To destroy traditional bonds of authority, the Khmer Rouge also forcefully split families apart.
Within four years, some two million Cambodians perished — a quarter of the population. For those who survived, some were never able to find their missing loved ones.
Now, a Cambodian reality show is reconnecting estranged family members — and televising their dramatic reunions.
The show is called “It’s Not a Dream”. It encourages viewers to send in their stories of missing loved ones.
Some of those who write in get their stories read on TV. A lucky few are reunited with their families — in front of a live audience.
It’s a gimmick, but that is not a problem for Moung Ramary.
“I saw the program on TV that finds lost family members, many of the families they reunite are so excited,” she said.
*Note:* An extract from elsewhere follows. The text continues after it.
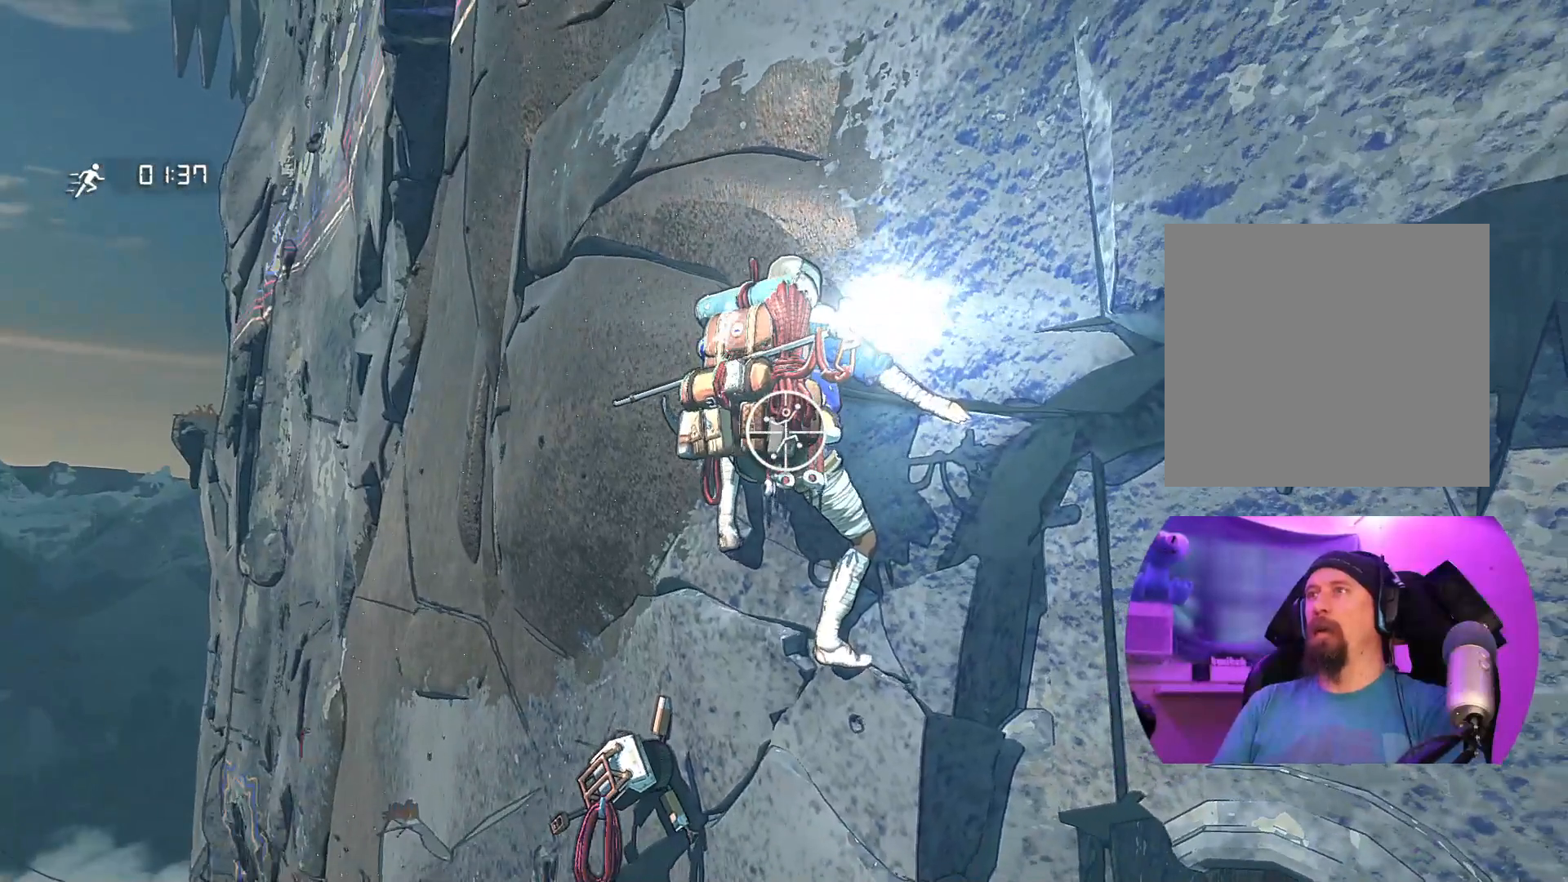
{"buttons": ["R1"], "left_stick": "center", "right_stick": "right", "events": [[150, "right_stick", "right"]]}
Ramary, 33, lives in Phnom Penh. In the 1970s, the Khmer Rouge forced her parents to marry. After the Khmer Rouge fell, her father left her mother, who was pregnant. So she has never met her father.
“I want to meet him even if he is sick or poor. I want to have the chance to offer him my love and whatever I can,” Ramary said.
It took the producers of “It’s Not a Dream” a few months to track down Ramary’s father Sokhem.
Then one night, she finally got to meet him: on television.
When Ramary arrived at the studio, she was whisked away to a waiting room.
Producer Prak Sokhayouk didn’t want to risk Ramary bumping into her father backstage.
“We separate them and we also arrange different times for them to arrive here,” Sokhayouk said. “So we make sure they won’t meet before the time we let them meet.”
Ramary’s father comes in with one of his daughters from his current marriage. He is in his 60s and in poor health.
On stage, the host asks Ramary about her childhood and the hardships she and her brother endured. Her father sits on the other side of a flimsy divider, watching her on a live video feed.
Ramary’s brother is also on stage. And the host asks them if they are ready to meet their father.
Sokhem emerges from backstage.
According to Cambodian tradition, Ramary and her brother prostrate themselves before him. And he falls to his knees to embrace them.
“I’m so happy, father, you’re alive,” Ramary said.
It is a moving moment, just the kind that Prak, the producer, tries to engineer. She said you have to be careful not to drag it out.
“I’m very worried about the emotion. Even it’s real, but when we try to talk it longer and longer, it will make the story not really good,” she said.
But not everyone appreciates these dramatic effects. Youk Chhang is director of the Documentation Centre of Cambodia, an NGO that researches Khmer Rouge history.
Chhang lost much of his family during the Khmer Rouge’s reign. He said he wouldn’t go on this sort of TV show.
“I would not want myself [to] go there and cry. I have cried for 30 years so I don’t have to go there and cry again in front of the TV camera and tell that, oh! I lost my sisters and so and so,” he said.
Chhang said he appreciates that the program helps bring families together, but he thinks it is more about entertainment than national healing.
Sokhayouk said that while she is trying to create good television, she continues to be touched by the stories.
“It’s not only a fairy tale that we used to hear but it is [a] true one for every family. And when we see a reunion on stage, even for me, I cannot stop crying,” she said.
As for Ramary, she appreciates what the show did for her, but she is now trying to connect with her father in a more natural way.
She has begun visiting him on weekends to get to know him, away from the cameras.